His mother, Diana, 26, wept: 'He's totally addicted. If he doesn't get cigarettes, he gets angry and screams and batters his head against the wall. He tells me he feels dizzy and sick.'
Ardi will smoke only one brand and his habit costs his parents £3.78 a day in Musi Banyuasin, in Indonesia's South Sumatra province.
But in spite of this, his fishmonger father Mohammed, 30, said: 'He looks pretty healthy to me. I don't see the problem.'
Ardi's youth is the extreme of a disturbing trend. Data from the Central Statistics Agency showed 25 per cent of Indonesian children aged three to 15 have tried cigarettes, with 3.2 per cent of those active smokers.
The percentage of five to nine year olds lighting up increased from 0.4 per cent in 2001 to 2.8 per cent in 2004, the agency reported.
A video of a four-year-old Indonesian boy blowing smoke rings appeared briefly on YouTube in March, prompting outrage before it was removed from the site.
Child advocates are speaking out about the health damage to children from second-hand smoke, and the growing pressure on them to smoke in a country where one-third of the population uses tobacco and single cigarettes can be bought for a few cents.
Seto Mulyadi, chairman of Indonesia's child protection commission, blames the increase on aggressive advertising and parents who are smokers.
'A law to protect children and passive smokers should be introduced immediately in this country,' he said.
A health law passed in 2009 formally recognizes that smoking is addictive, and an anti-smoking coalition is pushing for tighter restrictions on smoking in public places, advertising bans and bigger health warnings on cigarette packages.
But a bill on tobacco control has been stalled because of opposition from the tobacco industry.
The bill would ban cigarette advertising and sponsorship, prohibit smoking in public, and add graphic images to packaging.
Benny Wahyudi, a senior official at the Industry Ministry, said the government had initiated a plan to try to limit the number of smokers, including dropping production to 240 billion cigarettes this year, from 245 billion in 2009.
'The government is aware of the impact of smoking on health and has taken efforts, including lowering cigarette production, increasing its tax and limiting smoking areas,' he said.
Mr Mulyadi said a ban on advertising is key to putting the brakes on child and teen smoking.
'If cigarette advertising is not banned, there will be more kids whose lives are threatened because of smoking,' he said.
Ubiquitous advertising hit a bump last month when a cigarette company was forced to withdraw its sponsorship of pop star Kelly Clarkson's concert following protests from fans and anti-tobacco groups.
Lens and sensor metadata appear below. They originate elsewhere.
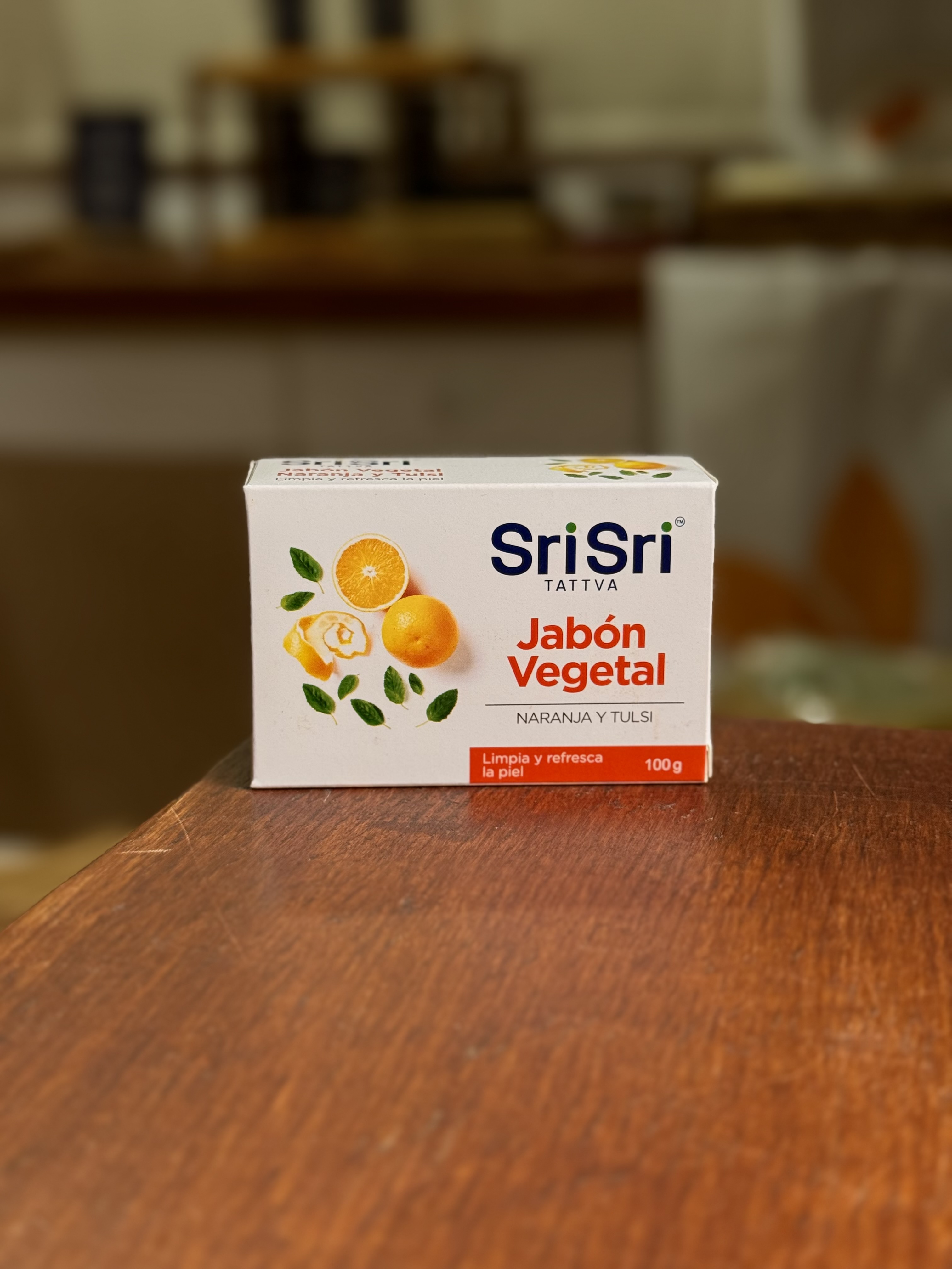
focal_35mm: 48
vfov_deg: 39.7
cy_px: 634
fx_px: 1760
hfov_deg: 30.3
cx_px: 476
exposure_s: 1/50
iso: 50
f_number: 1.78
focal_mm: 6.76
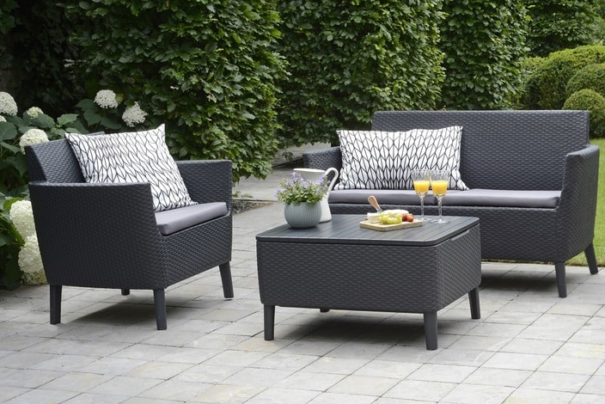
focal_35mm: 71
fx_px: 1194
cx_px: 426
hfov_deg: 28.2
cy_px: 153
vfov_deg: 19.2
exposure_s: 1/25
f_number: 16
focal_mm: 50
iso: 200
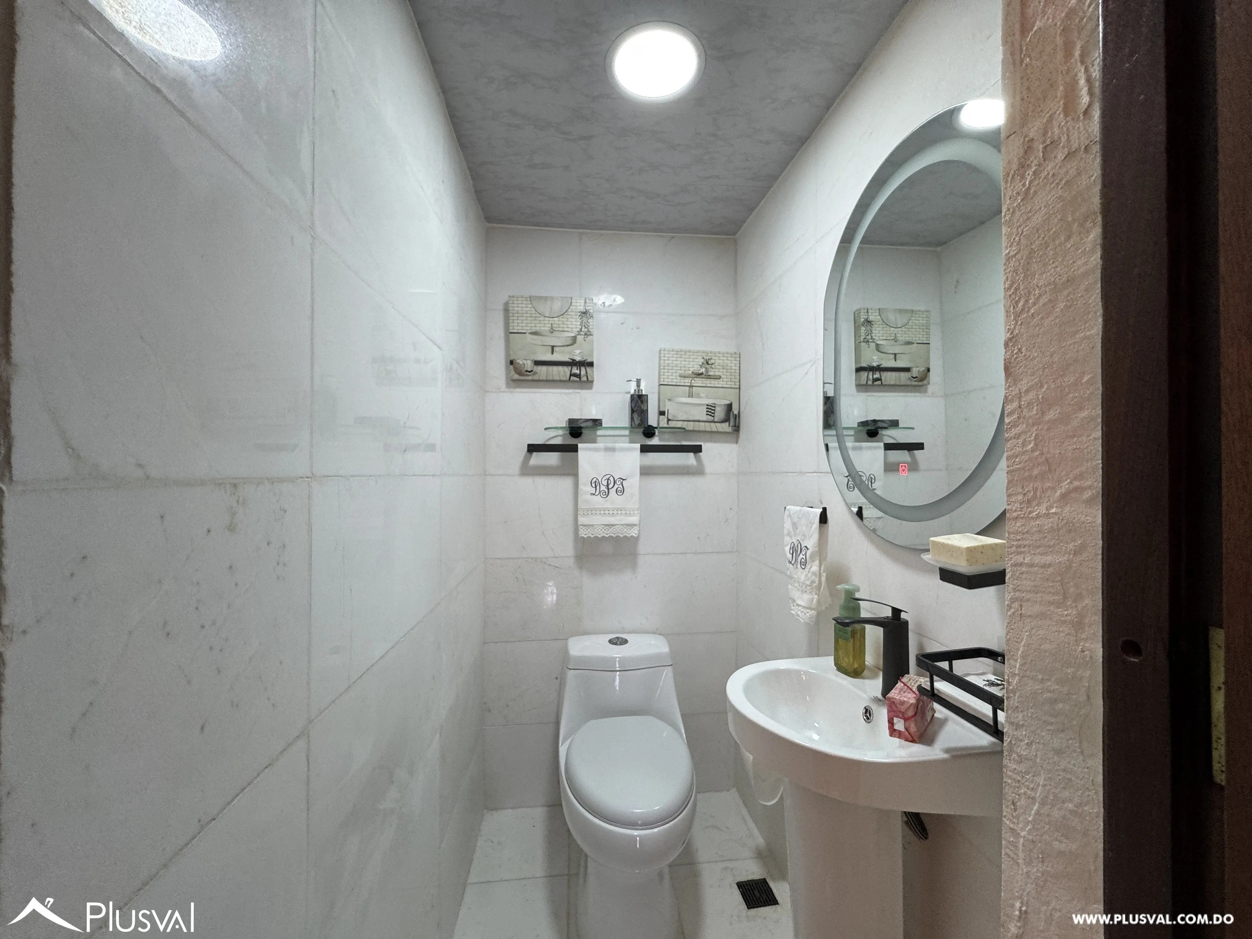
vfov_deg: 85.7
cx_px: 626
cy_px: 470
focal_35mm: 14
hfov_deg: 102.1
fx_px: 506
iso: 125
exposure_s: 1/120
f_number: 2.2
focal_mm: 2.22
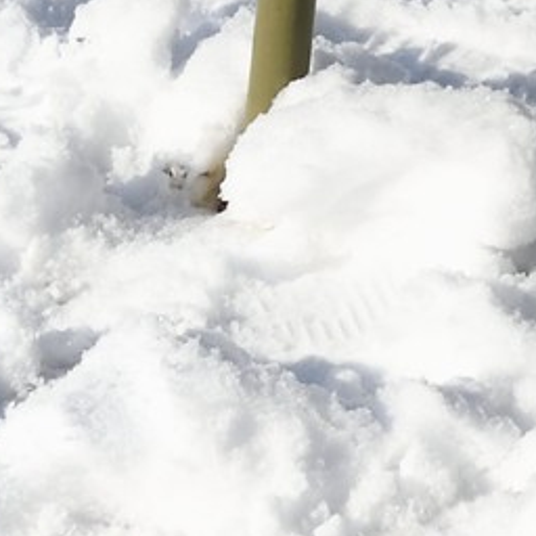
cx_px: 1078
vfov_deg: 3.7
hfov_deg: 3.9
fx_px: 7691
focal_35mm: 439
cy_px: -1778
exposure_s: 1/320
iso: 200
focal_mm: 55
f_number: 13
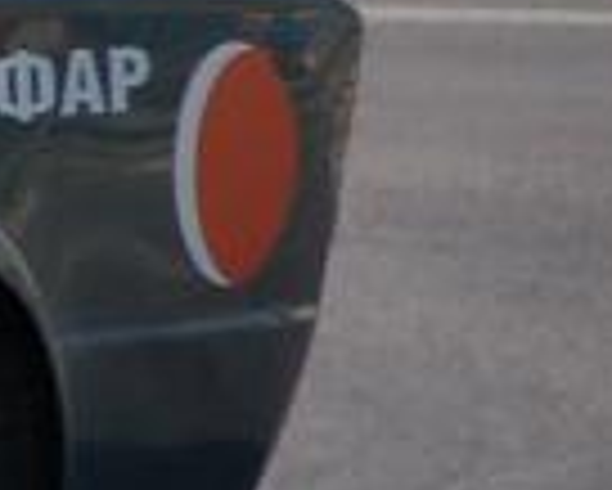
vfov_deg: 1.4
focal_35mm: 1110
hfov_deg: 1.7
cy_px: 173
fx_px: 20111
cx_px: -1629
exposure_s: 1/1000
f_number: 4.8
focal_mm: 105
However, imposing a non-smoking message will be difficult in Indonesia, the world's third-largest tobacco consumer.
Tubagus Haryo Karbyanto, a member of the National Commission of Tobacco Control, said Indonesia must also address the social conditions that lead to smoking, such as family influence and peer pressure.
'The promotion of health has to be integrated down to the smallest units in our society, from public health centres and local health care centres to the family,' he was quoted as saying by the Jakarta Globe on Friday.
Health Minister Endang Sedyaningsih conceded turning young people off smoking will be difficult in a country where it is perceived as positive because cigarette companies sponsor everything from scholarships to sporting events.
'This is the challenge we face in protecting youth from the dangers of smoking,' she said in a statement on the ministry's website.